> [Instructions for the task] Copy each line below exactly as it appears. Pictures are to be omitted.

*** Opening of Given information ***

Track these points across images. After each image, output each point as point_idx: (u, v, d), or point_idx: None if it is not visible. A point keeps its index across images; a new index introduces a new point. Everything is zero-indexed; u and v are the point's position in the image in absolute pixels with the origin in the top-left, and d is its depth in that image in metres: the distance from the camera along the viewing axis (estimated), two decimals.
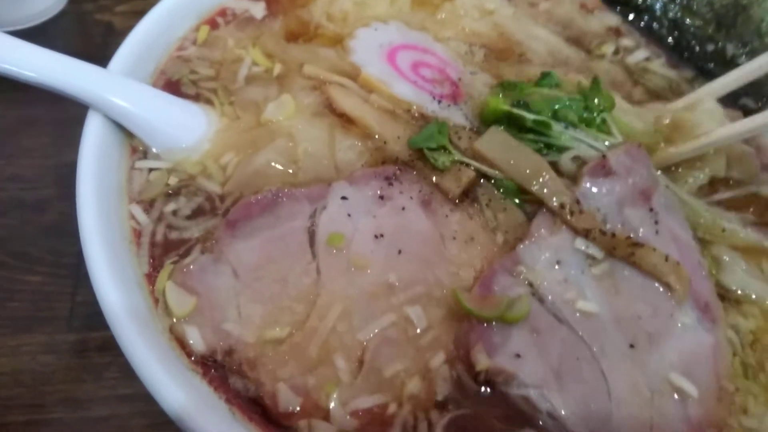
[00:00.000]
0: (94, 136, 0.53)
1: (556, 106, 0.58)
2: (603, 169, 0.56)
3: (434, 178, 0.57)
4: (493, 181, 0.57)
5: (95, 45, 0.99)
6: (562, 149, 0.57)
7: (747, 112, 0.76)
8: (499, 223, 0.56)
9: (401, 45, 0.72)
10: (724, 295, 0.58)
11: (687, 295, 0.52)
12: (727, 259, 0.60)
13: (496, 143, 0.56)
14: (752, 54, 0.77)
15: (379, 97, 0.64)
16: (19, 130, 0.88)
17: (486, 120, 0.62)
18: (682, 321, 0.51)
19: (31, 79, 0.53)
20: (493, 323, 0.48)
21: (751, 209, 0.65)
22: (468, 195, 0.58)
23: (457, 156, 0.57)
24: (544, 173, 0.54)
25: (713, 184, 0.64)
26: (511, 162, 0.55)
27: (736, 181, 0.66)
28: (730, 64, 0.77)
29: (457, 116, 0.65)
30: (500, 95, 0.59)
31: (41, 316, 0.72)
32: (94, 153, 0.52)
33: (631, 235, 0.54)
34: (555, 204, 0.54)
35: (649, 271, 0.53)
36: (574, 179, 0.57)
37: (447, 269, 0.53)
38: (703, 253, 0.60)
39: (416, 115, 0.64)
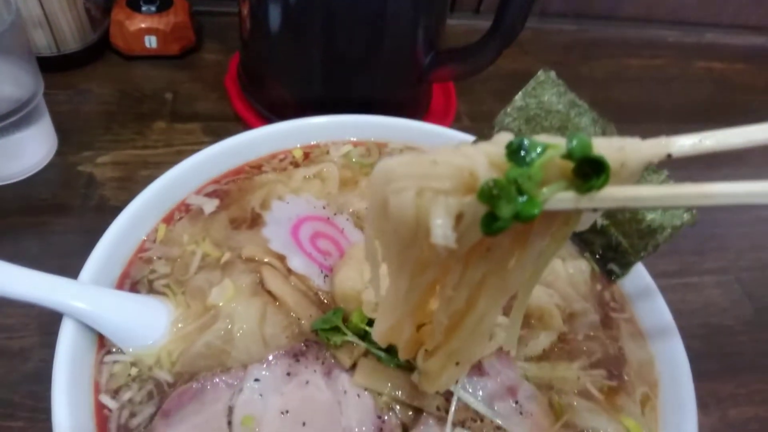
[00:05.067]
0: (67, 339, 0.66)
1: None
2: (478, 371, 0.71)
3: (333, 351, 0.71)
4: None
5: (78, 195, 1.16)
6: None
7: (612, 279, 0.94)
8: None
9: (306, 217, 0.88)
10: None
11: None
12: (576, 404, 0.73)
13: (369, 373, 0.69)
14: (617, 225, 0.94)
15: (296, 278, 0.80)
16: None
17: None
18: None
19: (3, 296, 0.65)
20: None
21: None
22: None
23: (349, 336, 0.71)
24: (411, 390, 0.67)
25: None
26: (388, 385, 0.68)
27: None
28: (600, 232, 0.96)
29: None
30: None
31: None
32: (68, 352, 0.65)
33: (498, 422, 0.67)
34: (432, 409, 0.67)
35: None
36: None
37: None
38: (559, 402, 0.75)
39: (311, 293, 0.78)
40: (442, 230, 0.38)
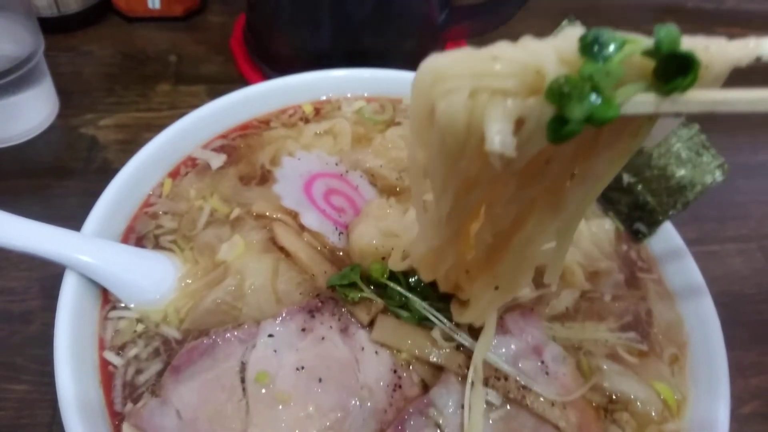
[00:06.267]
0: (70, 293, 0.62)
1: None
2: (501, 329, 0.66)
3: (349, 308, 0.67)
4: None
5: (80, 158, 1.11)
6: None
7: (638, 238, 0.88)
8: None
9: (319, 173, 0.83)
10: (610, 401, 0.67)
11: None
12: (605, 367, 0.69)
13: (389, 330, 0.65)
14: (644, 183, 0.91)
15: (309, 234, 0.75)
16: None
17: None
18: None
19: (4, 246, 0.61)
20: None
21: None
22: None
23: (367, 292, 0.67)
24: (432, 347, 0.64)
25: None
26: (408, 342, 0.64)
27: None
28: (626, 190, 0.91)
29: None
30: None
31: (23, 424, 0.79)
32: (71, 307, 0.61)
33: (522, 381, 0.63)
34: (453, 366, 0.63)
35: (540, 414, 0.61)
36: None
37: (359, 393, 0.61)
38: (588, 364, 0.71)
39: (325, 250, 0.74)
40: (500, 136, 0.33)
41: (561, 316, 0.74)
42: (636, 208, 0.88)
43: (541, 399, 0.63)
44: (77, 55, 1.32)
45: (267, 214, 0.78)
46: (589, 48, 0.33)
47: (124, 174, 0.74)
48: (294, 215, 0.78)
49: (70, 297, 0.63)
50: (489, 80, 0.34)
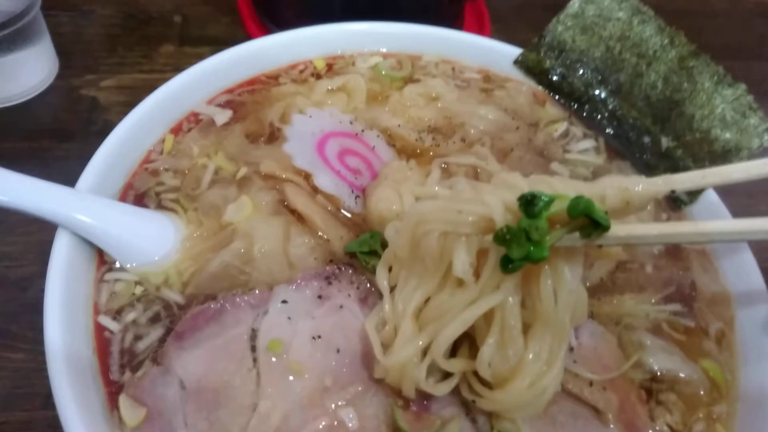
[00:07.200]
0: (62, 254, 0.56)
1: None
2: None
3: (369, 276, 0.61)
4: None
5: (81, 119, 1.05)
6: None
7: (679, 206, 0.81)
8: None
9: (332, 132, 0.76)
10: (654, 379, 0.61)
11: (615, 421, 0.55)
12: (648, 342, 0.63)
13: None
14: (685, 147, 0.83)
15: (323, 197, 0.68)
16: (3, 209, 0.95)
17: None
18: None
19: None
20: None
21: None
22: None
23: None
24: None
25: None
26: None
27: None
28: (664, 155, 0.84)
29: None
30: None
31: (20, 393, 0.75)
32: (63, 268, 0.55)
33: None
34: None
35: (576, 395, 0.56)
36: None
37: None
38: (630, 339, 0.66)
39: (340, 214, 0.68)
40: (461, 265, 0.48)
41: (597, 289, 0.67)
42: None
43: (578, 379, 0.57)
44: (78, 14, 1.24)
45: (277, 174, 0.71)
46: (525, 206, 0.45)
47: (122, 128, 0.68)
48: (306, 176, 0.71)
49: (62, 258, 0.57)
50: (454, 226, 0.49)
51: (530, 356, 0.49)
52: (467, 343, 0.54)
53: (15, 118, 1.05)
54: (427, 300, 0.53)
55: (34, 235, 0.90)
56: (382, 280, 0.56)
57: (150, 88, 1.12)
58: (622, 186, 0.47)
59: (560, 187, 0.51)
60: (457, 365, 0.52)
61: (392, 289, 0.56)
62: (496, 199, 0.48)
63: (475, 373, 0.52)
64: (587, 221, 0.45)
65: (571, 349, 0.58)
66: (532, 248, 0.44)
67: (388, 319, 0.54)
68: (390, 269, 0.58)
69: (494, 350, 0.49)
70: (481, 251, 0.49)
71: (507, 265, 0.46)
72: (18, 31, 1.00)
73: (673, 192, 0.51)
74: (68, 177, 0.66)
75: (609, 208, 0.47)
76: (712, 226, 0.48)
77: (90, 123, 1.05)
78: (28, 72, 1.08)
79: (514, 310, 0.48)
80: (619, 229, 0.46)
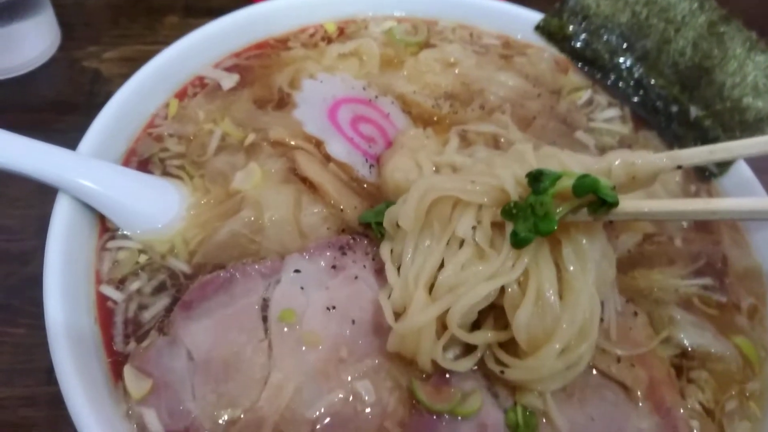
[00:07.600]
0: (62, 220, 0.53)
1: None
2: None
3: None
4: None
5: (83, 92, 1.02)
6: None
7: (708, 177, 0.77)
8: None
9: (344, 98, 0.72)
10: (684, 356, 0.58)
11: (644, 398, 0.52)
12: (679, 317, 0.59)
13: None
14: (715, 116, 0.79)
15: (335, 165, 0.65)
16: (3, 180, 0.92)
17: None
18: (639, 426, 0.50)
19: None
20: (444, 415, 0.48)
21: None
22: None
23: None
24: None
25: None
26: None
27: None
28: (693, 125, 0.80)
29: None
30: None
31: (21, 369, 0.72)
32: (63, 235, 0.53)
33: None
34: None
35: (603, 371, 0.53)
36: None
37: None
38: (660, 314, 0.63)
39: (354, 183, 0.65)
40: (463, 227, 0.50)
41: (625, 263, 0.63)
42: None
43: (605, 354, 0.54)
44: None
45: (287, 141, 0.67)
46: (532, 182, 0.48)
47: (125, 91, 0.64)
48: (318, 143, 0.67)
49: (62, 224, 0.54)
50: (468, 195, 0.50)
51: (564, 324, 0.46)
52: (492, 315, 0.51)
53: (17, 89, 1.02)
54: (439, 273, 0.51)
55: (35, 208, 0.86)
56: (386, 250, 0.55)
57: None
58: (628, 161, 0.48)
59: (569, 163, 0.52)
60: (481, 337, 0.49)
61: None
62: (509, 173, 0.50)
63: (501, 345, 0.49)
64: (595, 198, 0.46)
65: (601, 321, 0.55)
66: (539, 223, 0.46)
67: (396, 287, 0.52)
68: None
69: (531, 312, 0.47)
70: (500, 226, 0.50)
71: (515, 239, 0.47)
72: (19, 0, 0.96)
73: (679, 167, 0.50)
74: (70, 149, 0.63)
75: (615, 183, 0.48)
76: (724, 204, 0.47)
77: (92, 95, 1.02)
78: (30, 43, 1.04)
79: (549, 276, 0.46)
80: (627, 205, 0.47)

*** Close of Given information ***

> [Your response]
Track these points across images. After each image, output each point as point_idx: (u, v, d), or point_idx: None if it is not visible. A point keeps its index across images; a new index introduces a new point. Everything is zero-indexed; u and v are the point's position in the image in absolute pixels with the origin in the top-left, and d is its depth in that image in metres: the distance from the camera along the viewing axis (estimated), two decimals.
[00:00.000]
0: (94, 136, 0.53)
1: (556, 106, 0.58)
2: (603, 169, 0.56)
3: (434, 178, 0.57)
4: (493, 181, 0.57)
5: (95, 45, 0.99)
6: (562, 149, 0.57)
7: (747, 112, 0.76)
8: (499, 223, 0.56)
9: (401, 45, 0.72)
10: (724, 295, 0.58)
11: (687, 295, 0.52)
12: (727, 259, 0.60)
13: (496, 143, 0.56)
14: (752, 54, 0.77)
15: (379, 97, 0.64)
16: (19, 130, 0.88)
17: (486, 120, 0.62)
18: (682, 321, 0.51)
19: (31, 79, 0.53)
20: (493, 323, 0.48)
21: (751, 209, 0.65)
22: (468, 195, 0.58)
23: (457, 156, 0.57)
24: (544, 173, 0.54)
25: (713, 184, 0.64)
26: (511, 162, 0.55)
27: (736, 181, 0.66)
28: (730, 64, 0.77)
29: (457, 116, 0.65)
30: (500, 95, 0.59)
31: (41, 316, 0.72)
32: (94, 153, 0.52)
33: (631, 235, 0.54)
34: (555, 204, 0.54)
35: (649, 271, 0.53)
36: (574, 179, 0.57)
37: (447, 269, 0.53)
38: (703, 253, 0.60)
39: (416, 115, 0.64)
[00:05.067]
0: (67, 339, 0.66)
1: None
2: (478, 371, 0.71)
3: (333, 351, 0.71)
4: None
5: (78, 195, 1.16)
6: None
7: (612, 279, 0.94)
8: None
9: (306, 217, 0.88)
10: None
11: None
12: (576, 404, 0.73)
13: (369, 373, 0.69)
14: (617, 225, 0.94)
15: (296, 278, 0.80)
16: None
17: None
18: None
19: (3, 296, 0.65)
20: None
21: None
22: None
23: (349, 336, 0.71)
24: (411, 390, 0.67)
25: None
26: (388, 385, 0.68)
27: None
28: (600, 232, 0.96)
29: None
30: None
31: None
32: (68, 352, 0.65)
33: (498, 422, 0.67)
34: (432, 409, 0.67)
35: None
36: None
37: None
38: (559, 402, 0.75)
39: (311, 293, 0.78)
40: (442, 230, 0.38)
[00:06.267]
0: (70, 293, 0.62)
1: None
2: (501, 329, 0.66)
3: (349, 308, 0.67)
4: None
5: (80, 158, 1.11)
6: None
7: (638, 238, 0.88)
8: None
9: (319, 173, 0.83)
10: (610, 401, 0.67)
11: None
12: (605, 367, 0.69)
13: (389, 330, 0.65)
14: (644, 183, 0.91)
15: (309, 234, 0.75)
16: None
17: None
18: None
19: (4, 246, 0.61)
20: None
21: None
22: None
23: (367, 292, 0.67)
24: (432, 347, 0.64)
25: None
26: (408, 342, 0.64)
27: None
28: (626, 190, 0.91)
29: None
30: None
31: (23, 424, 0.79)
32: (71, 307, 0.61)
33: (522, 381, 0.63)
34: (453, 366, 0.63)
35: (540, 414, 0.61)
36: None
37: (359, 393, 0.61)
38: (588, 364, 0.71)
39: (325, 250, 0.74)
40: (500, 136, 0.33)
41: (561, 316, 0.74)
42: (636, 208, 0.88)
43: (541, 399, 0.63)
44: (77, 55, 1.32)
45: (267, 214, 0.78)
46: (589, 48, 0.33)
47: (124, 174, 0.74)
48: (294, 215, 0.78)
49: (70, 297, 0.63)
50: (489, 80, 0.34)
[00:07.200]
0: (62, 254, 0.56)
1: None
2: None
3: (369, 276, 0.61)
4: None
5: (81, 119, 1.05)
6: None
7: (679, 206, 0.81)
8: None
9: (332, 132, 0.76)
10: (654, 379, 0.61)
11: (615, 421, 0.55)
12: (648, 342, 0.63)
13: None
14: (685, 147, 0.83)
15: (323, 197, 0.68)
16: (3, 209, 0.95)
17: None
18: None
19: None
20: None
21: None
22: None
23: None
24: None
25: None
26: None
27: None
28: (664, 155, 0.84)
29: None
30: None
31: (20, 393, 0.75)
32: (63, 268, 0.55)
33: None
34: None
35: (576, 395, 0.56)
36: None
37: None
38: (630, 339, 0.66)
39: (340, 214, 0.68)
40: (461, 265, 0.48)
41: (597, 289, 0.67)
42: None
43: (578, 379, 0.57)
44: (78, 14, 1.24)
45: (277, 174, 0.71)
46: (525, 206, 0.45)
47: (122, 128, 0.68)
48: (306, 176, 0.71)
49: (62, 258, 0.57)
50: (454, 226, 0.49)
51: (530, 356, 0.49)
52: (467, 343, 0.54)
53: (15, 118, 1.05)
54: (427, 300, 0.53)
55: (34, 235, 0.90)
56: (382, 280, 0.56)
57: (150, 88, 1.12)
58: (622, 186, 0.47)
59: (560, 187, 0.51)
60: (457, 365, 0.52)
61: (392, 289, 0.56)
62: (496, 199, 0.48)
63: (475, 373, 0.52)
64: (587, 221, 0.45)
65: (571, 349, 0.58)
66: (532, 248, 0.44)
67: (388, 319, 0.54)
68: (390, 269, 0.58)
69: (494, 350, 0.49)
70: (481, 251, 0.49)
71: (507, 265, 0.46)
72: (18, 31, 1.00)
73: (673, 192, 0.51)
74: (68, 177, 0.66)
75: (609, 208, 0.47)
76: (712, 226, 0.48)
77: (90, 123, 1.05)
78: (28, 72, 1.08)
79: (514, 310, 0.48)
80: (619, 229, 0.46)
[00:07.600]
0: (62, 220, 0.53)
1: None
2: None
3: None
4: None
5: (83, 92, 1.02)
6: None
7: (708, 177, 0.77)
8: None
9: (344, 98, 0.72)
10: (684, 356, 0.58)
11: (644, 398, 0.52)
12: (679, 317, 0.59)
13: None
14: (715, 116, 0.79)
15: (335, 165, 0.65)
16: (3, 180, 0.92)
17: None
18: (639, 426, 0.50)
19: None
20: (444, 415, 0.48)
21: None
22: None
23: None
24: None
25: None
26: None
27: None
28: (693, 125, 0.80)
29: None
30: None
31: (21, 369, 0.72)
32: (63, 235, 0.53)
33: None
34: None
35: (603, 371, 0.53)
36: None
37: None
38: (660, 314, 0.63)
39: (354, 183, 0.65)
40: (463, 227, 0.50)
41: (625, 263, 0.63)
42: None
43: (605, 354, 0.54)
44: None
45: (287, 141, 0.67)
46: (532, 182, 0.48)
47: (125, 91, 0.64)
48: (318, 143, 0.67)
49: (62, 224, 0.54)
50: (468, 195, 0.50)
51: (564, 324, 0.46)
52: (492, 315, 0.51)
53: (17, 89, 1.02)
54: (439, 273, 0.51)
55: (35, 208, 0.86)
56: (386, 250, 0.55)
57: None
58: (628, 161, 0.48)
59: (569, 163, 0.52)
60: (481, 337, 0.49)
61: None
62: (509, 173, 0.50)
63: (501, 345, 0.49)
64: (595, 198, 0.46)
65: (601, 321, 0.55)
66: (539, 223, 0.46)
67: (396, 287, 0.52)
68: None
69: (531, 312, 0.47)
70: (500, 226, 0.50)
71: (515, 239, 0.47)
72: (19, 0, 0.96)
73: (679, 167, 0.50)
74: (70, 149, 0.63)
75: (615, 183, 0.48)
76: (724, 204, 0.47)
77: (92, 95, 1.02)
78: (30, 43, 1.04)
79: (549, 276, 0.46)
80: (627, 205, 0.47)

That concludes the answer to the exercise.